## PROMPT
Output the material from the line containing "Rank the series" through the line containing "Adriano LEISER, PAULO, Vinicius", both included, as a numbered list with blank lines omitted.

## INPUT

[Start of section]

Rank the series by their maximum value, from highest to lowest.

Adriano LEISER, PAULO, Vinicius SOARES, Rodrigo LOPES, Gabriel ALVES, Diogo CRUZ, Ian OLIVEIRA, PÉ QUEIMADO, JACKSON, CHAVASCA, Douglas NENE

[End of section]
[Start of section]

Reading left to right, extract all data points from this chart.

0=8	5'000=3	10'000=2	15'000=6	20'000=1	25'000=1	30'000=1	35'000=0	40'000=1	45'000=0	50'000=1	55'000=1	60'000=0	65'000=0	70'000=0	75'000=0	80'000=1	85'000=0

[End of section]
[Start of section]

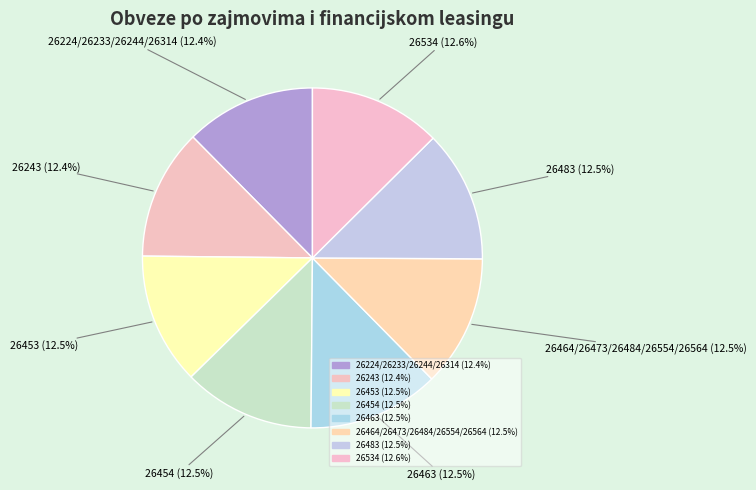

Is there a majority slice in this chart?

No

[End of section]

## EXERCISE RESULT
1. Rank the series by their maximum value, from highest to lowest.
2. Adriano LEISER, PAULO, Vinicius SOARES, Rodrigo LOPES, Gabriel ALVES, Diogo CRUZ, Ian OLIVEIRA, PÉ QUEIMADO, JACKSON, CHAVASCA, Douglas NENE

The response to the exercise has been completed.